Task item
Turn the items below into a JSON list of strings, one string per line, leaving out the blank lines.

Data to use
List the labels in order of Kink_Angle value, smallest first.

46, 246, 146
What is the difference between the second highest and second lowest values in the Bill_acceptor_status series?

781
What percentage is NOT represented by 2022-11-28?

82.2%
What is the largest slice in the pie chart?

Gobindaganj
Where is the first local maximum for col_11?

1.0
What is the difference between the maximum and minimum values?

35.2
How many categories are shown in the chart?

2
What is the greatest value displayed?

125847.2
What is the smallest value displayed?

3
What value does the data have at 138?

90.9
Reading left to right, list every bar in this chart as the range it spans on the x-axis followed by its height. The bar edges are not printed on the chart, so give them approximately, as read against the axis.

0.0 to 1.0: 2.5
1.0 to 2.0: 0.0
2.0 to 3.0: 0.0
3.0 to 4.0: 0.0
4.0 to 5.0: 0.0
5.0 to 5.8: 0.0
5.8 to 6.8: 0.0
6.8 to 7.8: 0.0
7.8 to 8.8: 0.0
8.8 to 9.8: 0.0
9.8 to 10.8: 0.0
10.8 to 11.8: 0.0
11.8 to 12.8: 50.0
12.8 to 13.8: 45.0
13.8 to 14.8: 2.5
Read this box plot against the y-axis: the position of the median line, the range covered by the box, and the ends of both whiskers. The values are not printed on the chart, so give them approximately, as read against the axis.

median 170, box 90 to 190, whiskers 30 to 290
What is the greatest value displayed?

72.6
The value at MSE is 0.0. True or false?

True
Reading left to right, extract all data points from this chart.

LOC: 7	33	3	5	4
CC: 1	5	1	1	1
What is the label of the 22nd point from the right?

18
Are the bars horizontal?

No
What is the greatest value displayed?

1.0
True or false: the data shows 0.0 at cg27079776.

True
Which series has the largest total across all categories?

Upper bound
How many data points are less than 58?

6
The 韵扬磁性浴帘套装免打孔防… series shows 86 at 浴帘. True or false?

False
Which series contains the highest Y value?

Your response
[
  "List the labels in order of Kink_Angle value, smallest first.",
  "46, 246, 146",
  "What is the difference between the second highest and second lowest values in the Bill_acceptor_status series?",
  "781",
  "What percentage is NOT represented by 2022-11-28?",
  "82.2%",
  "What is the largest slice in the pie chart?",
  "Gobindaganj",
  "Where is the first local maximum for col_11?",
  "1.0",
  "What is the difference between the maximum and minimum values?",
  "35.2",
  "How many categories are shown in the chart?",
  "2",
  "What is the greatest value displayed?",
  "125847.2",
  "What is the smallest value displayed?",
  "3",
  "What value does the data have at 138?",
  "90.9",
  "Reading left to right, list every bar in this chart as the range it spans on the x-axis followed by its height. The bar edges are not printed on the chart, so give them approximately, as read against the axis.",
  "0.0 to 1.0: 2.5",
  "1.0 to 2.0: 0.0",
  "2.0 to 3.0: 0.0",
  "3.0 to 4.0: 0.0",
  "4.0 to 5.0: 0.0",
  "5.0 to 5.8: 0.0",
  "5.8 to 6.8: 0.0",
  "6.8 to 7.8: 0.0",
  "7.8 to 8.8: 0.0",
  "8.8 to 9.8: 0.0",
  "9.8 to 10.8: 0.0",
  "10.8 to 11.8: 0.0",
  "11.8 to 12.8: 50.0",
  "12.8 to 13.8: 45.0",
  "13.8 to 14.8: 2.5",
  "Read this box plot against the y-axis: the position of the median line, the range covered by the box, and the ends of both whiskers. The values are not printed on the chart, so give them approximately, as read against the axis.",
  "median 170, box 90 to 190, whiskers 30 to 290",
  "What is the greatest value displayed?",
  "72.6",
  "The value at MSE is 0.0. True or false?",
  "True",
  "Reading left to right, extract all data points from this chart.",
  "LOC: 7\t33\t3\t5\t4",
  "CC: 1\t5\t1\t1\t1",
  "What is the label of the 22nd point from the right?",
  "18",
  "Are the bars horizontal?",
  "No",
  "What is the greatest value displayed?",
  "1.0",
  "True or false: the data shows 0.0 at cg27079776.",
  "True",
  "Which series has the largest total across all categories?",
  "Upper bound",
  "How many data points are less than 58?",
  "6",
  "The 韵扬磁性浴帘套装免打孔防… series shows 86 at 浴帘. True or false?",
  "False",
  "Which series contains the highest Y value?"
]